Friday, February 15, 2008

Waterboarding OK because it doesn’t cause ‘prolonged mental harm’ — I guess PTSD doesn’t count

Like Pol Pot instead of Torquemada

In his alternative reality unverse, Stephen Bradbury, the Department of Justice official serving as titleless head of the Office of Legal Counsel, says that issue, that waterboarding doesn’t cause “prolonged mental harm,” is part of why it’s legal.:
Under the mental side, Congress was very careful in the torture statute to have a very precise definition of severe mental pain or suffering. It requires predicate conditions be met and then, moreover, as we said in our opinion in December 2004, reading many cases, court cases, under the Torture Victims Protection Act, it requires an intent to cause prolonged mental harm. Now that's a mental disorder that is extended or continuing over time and if you've got a body of experience with a particular procedure that's been carefully monitored that indicates that you would not expect that there would be prolonged mental harm from a procedure, you can conclude that it's not torture under the precise terms of that statute.

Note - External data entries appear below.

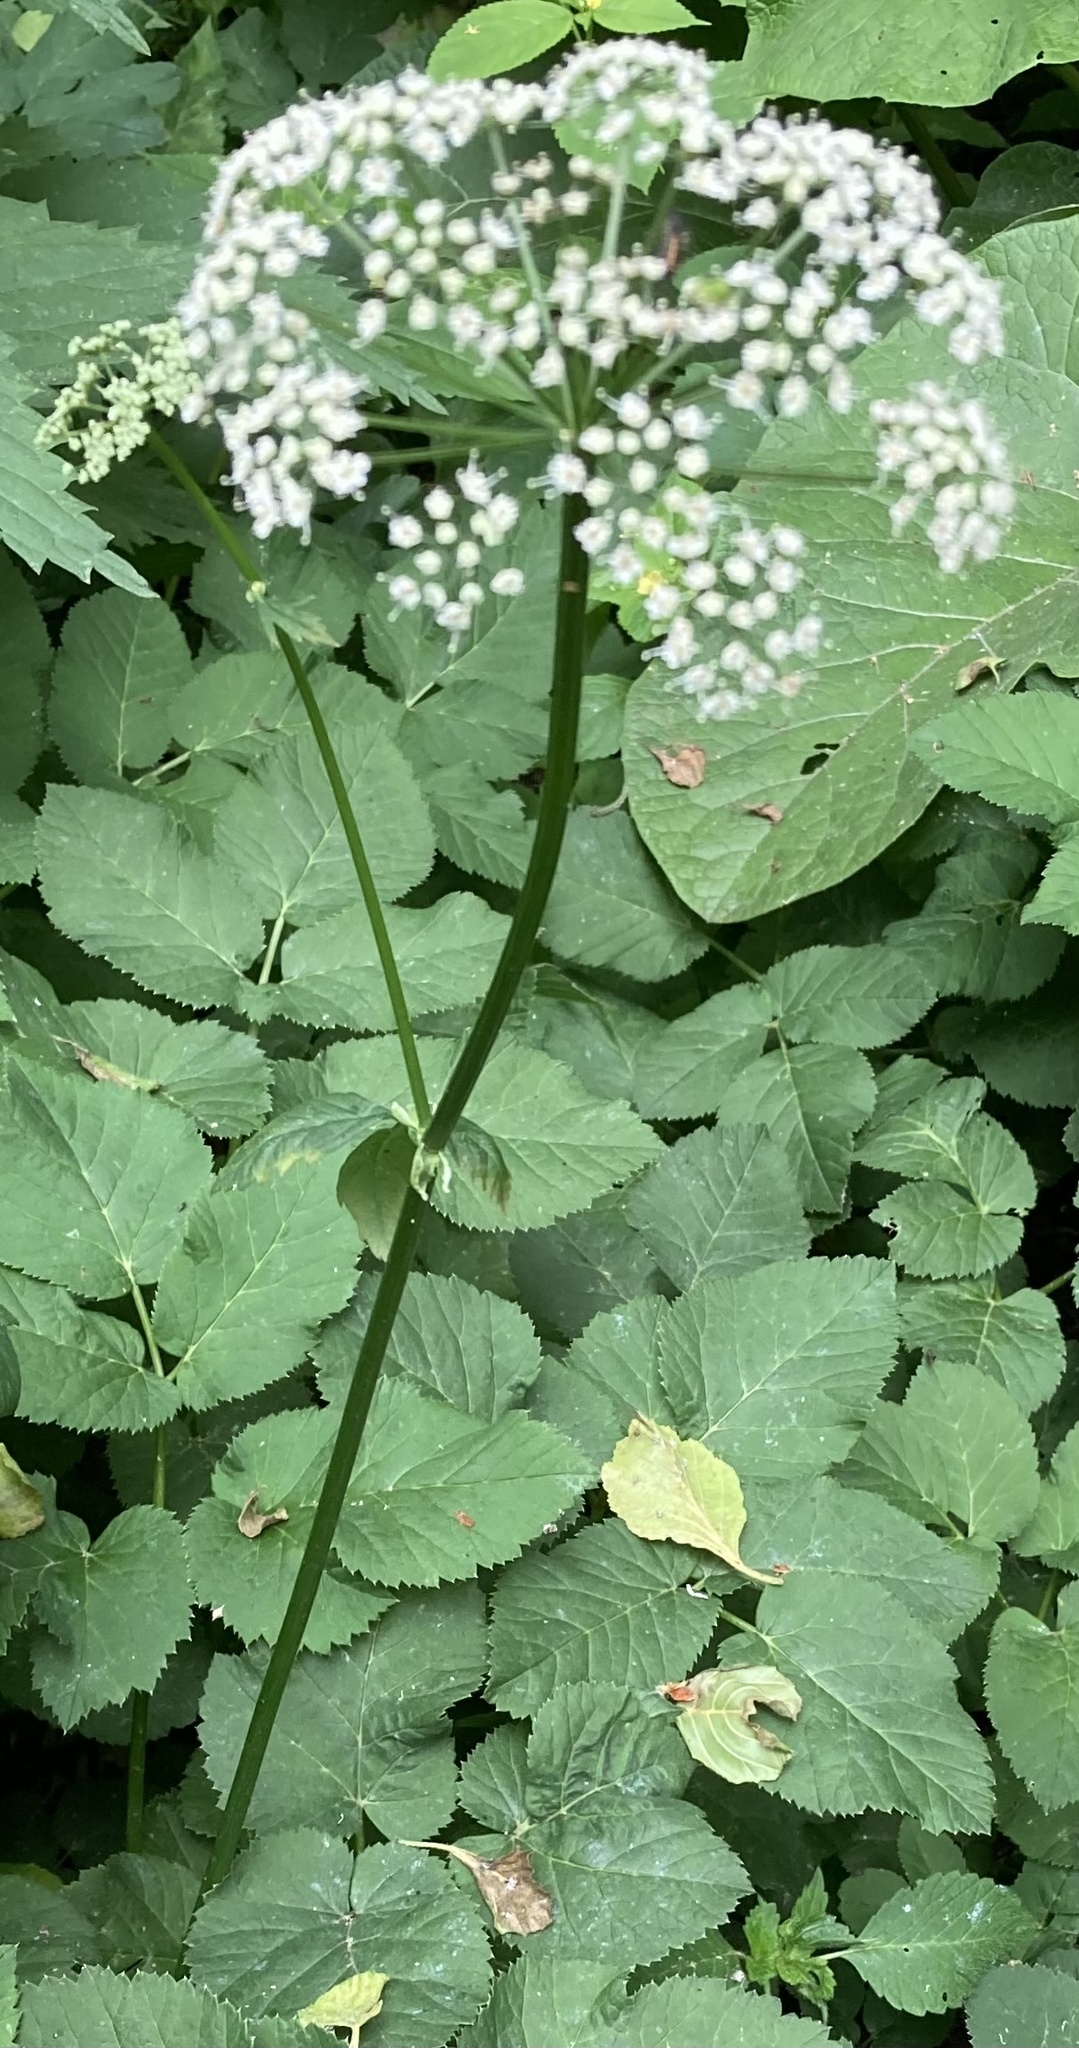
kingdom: Plantae
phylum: Tracheophyta
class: Magnoliopsida
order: Apiales
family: Apiaceae
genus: Aegopodium
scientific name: Aegopodium podagraria
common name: Ground-elder
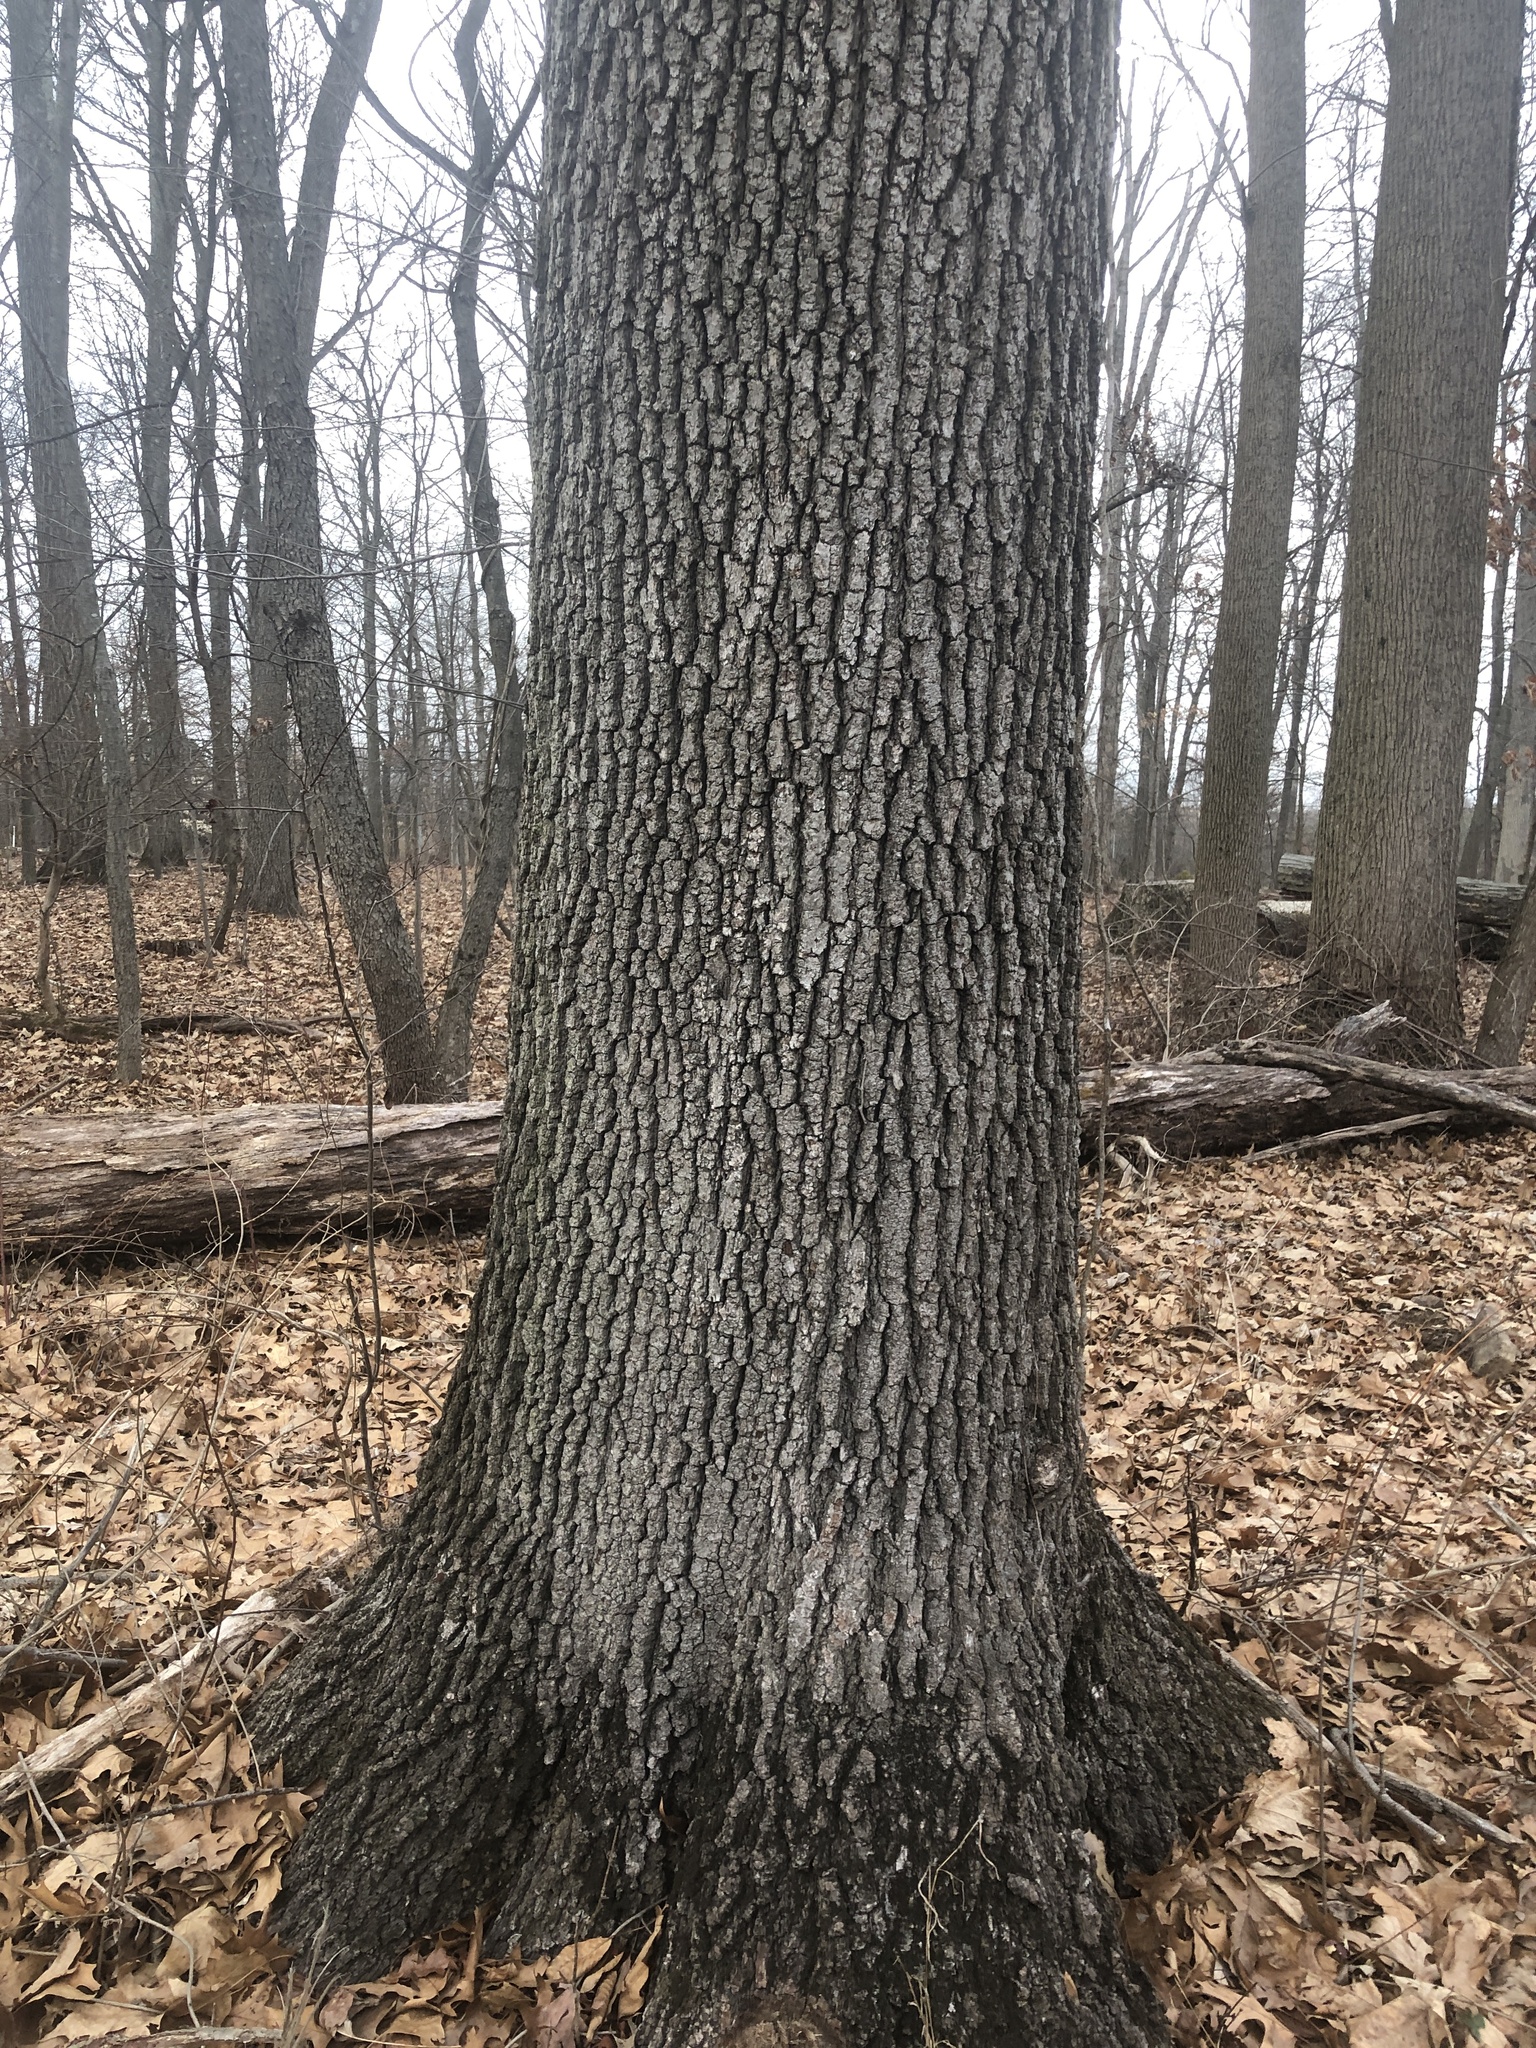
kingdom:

I don’t know the universe Mr. Bradbury inhabits, but from what I’ve seen, waterboard can, if not always, cause PTSD.

And, that’s not “prolonged mental harm”? Just what IS prolonged mental harm, pray tell?

Oh, and just because waterboarding CIA-style isn’t like that of the Spanish Inquisition doesn’t mean that we’re not following other torturous regimes. Instead, it’s Khmer Rouge style.

Great. We’re like Pol Pot instead of Torquemada.